What is being asked - Copy out everything in the listing below, from its very first line down to and including the line containing "Details ansehen". Reproduce each line character for character.

Extracted information -
○ ○ ○ ○ ○

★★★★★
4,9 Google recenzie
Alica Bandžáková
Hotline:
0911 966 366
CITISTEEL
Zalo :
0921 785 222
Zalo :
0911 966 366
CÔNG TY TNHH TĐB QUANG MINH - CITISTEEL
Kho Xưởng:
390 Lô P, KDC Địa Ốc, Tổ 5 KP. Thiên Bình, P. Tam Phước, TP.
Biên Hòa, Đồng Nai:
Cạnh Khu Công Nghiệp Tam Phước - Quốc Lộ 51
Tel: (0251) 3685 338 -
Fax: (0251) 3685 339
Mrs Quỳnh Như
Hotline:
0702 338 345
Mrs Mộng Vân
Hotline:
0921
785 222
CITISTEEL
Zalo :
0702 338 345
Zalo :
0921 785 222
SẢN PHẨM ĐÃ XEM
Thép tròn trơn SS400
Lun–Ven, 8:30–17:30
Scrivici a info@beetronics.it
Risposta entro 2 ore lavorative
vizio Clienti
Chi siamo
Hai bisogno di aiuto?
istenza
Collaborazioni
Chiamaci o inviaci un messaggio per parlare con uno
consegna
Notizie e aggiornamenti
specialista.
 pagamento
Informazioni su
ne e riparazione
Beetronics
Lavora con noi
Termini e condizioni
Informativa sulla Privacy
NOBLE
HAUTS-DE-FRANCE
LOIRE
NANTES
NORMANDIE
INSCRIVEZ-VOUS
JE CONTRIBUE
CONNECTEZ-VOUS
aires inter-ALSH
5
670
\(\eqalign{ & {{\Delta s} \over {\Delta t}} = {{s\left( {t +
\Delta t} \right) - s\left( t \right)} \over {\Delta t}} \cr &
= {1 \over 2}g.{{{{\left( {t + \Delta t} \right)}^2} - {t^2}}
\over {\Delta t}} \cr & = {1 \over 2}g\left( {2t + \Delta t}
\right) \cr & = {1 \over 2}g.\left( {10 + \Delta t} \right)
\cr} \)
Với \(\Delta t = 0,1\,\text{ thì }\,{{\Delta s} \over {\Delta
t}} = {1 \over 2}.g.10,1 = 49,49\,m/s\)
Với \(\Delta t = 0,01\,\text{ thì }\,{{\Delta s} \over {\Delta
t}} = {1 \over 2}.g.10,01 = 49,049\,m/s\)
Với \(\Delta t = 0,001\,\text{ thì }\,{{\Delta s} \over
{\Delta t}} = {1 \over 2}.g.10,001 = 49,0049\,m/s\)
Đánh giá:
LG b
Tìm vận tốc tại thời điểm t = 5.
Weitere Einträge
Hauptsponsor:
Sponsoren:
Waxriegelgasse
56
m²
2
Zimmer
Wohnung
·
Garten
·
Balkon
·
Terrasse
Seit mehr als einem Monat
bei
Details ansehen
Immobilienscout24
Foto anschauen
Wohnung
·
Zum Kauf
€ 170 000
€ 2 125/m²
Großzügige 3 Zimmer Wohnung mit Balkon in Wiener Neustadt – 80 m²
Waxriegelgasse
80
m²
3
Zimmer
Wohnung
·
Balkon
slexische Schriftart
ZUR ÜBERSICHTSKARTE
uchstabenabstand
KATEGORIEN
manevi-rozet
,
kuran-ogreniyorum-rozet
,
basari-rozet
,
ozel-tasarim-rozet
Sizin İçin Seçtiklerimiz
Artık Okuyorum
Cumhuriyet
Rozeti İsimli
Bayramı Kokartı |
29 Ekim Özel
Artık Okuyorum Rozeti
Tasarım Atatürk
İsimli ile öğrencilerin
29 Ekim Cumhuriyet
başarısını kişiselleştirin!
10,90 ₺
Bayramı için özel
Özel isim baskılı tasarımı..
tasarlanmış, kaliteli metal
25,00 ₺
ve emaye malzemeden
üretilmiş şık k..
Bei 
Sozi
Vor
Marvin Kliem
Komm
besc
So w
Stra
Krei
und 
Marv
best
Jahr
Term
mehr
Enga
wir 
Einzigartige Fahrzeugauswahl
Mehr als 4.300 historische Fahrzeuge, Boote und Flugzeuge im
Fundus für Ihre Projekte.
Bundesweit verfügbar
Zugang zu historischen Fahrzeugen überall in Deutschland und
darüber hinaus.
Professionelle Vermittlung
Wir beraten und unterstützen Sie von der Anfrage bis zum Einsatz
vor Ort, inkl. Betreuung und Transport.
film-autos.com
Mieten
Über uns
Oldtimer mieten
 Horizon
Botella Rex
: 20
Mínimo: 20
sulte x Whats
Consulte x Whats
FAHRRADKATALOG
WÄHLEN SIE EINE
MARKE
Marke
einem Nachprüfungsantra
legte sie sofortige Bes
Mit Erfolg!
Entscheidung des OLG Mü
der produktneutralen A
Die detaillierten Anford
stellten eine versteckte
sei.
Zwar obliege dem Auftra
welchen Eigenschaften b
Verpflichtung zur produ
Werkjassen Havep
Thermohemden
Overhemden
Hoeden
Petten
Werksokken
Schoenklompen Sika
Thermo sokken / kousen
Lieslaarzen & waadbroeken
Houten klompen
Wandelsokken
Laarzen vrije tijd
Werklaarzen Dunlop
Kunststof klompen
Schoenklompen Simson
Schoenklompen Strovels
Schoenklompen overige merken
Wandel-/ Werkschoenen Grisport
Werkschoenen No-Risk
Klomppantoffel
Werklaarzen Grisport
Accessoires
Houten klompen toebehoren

○ ○ ○ ○ ○

Written reply -
★★★★★
4,9 Google recenzie
Alica Bandžáková
Hotline:
0911 966 366
CITISTEEL
Zalo :
0921 785 222
Zalo :
0911 966 366
CÔNG TY TNHH TĐB QUANG MINH - CITISTEEL
Kho Xưởng:
390 Lô P, KDC Địa Ốc, Tổ 5 KP. Thiên Bình, P. Tam Phước, TP.
Biên Hòa, Đồng Nai:
Cạnh Khu Công Nghiệp Tam Phước - Quốc Lộ 51
Tel: (0251) 3685 338 -
Fax: (0251) 3685 339
Mrs Quỳnh Như
Hotline:
0702 338 345
Mrs Mộng Vân
Hotline:
0921
785 222
CITISTEEL
Zalo :
0702 338 345
Zalo :
0921 785 222
SẢN PHẨM ĐÃ XEM
Thép tròn trơn SS400
Lun–Ven, 8:30–17:30
Scrivici a info@beetronics.it
Risposta entro 2 ore lavorative
vizio Clienti
Chi siamo
Hai bisogno di aiuto?
istenza
Collaborazioni
Chiamaci o inviaci un messaggio per parlare con uno
consegna
Notizie e aggiornamenti
specialista.
 pagamento
Informazioni su
ne e riparazione
Beetronics
Lavora con noi
Termini e condizioni
Informativa sulla Privacy
NOBLE
HAUTS-DE-FRANCE
LOIRE
NANTES
NORMANDIE
INSCRIVEZ-VOUS
JE CONTRIBUE
CONNECTEZ-VOUS
aires inter-ALSH
5
670
\(\eqalign{ & {{\Delta s} \over {\Delta t}} = {{s\left( {t +
\Delta t} \right) - s\left( t \right)} \over {\Delta t}} \cr &
= {1 \over 2}g.{{{{\left( {t + \Delta t} \right)}^2} - {t^2}}
\over {\Delta t}} \cr & = {1 \over 2}g\left( {2t + \Delta t}
\right) \cr & = {1 \over 2}g.\left( {10 + \Delta t} \right)
\cr} \)
Với \(\Delta t = 0,1\,\text{ thì }\,{{\Delta s} \over {\Delta
t}} = {1 \over 2}.g.10,1 = 49,49\,m/s\)
Với \(\Delta t = 0,01\,\text{ thì }\,{{\Delta s} \over {\Delta
t}} = {1 \over 2}.g.10,01 = 49,049\,m/s\)
Với \(\Delta t = 0,001\,\text{ thì }\,{{\Delta s} \over
{\Delta t}} = {1 \over 2}.g.10,001 = 49,0049\,m/s\)
Đánh giá:
LG b
Tìm vận tốc tại thời điểm t = 5.
Weitere Einträge
Hauptsponsor:
Sponsoren:
Waxriegelgasse
56
m²
2
Zimmer
Wohnung
·
Garten
·
Balkon
·
Terrasse
Seit mehr als einem Monat
bei
Details ansehen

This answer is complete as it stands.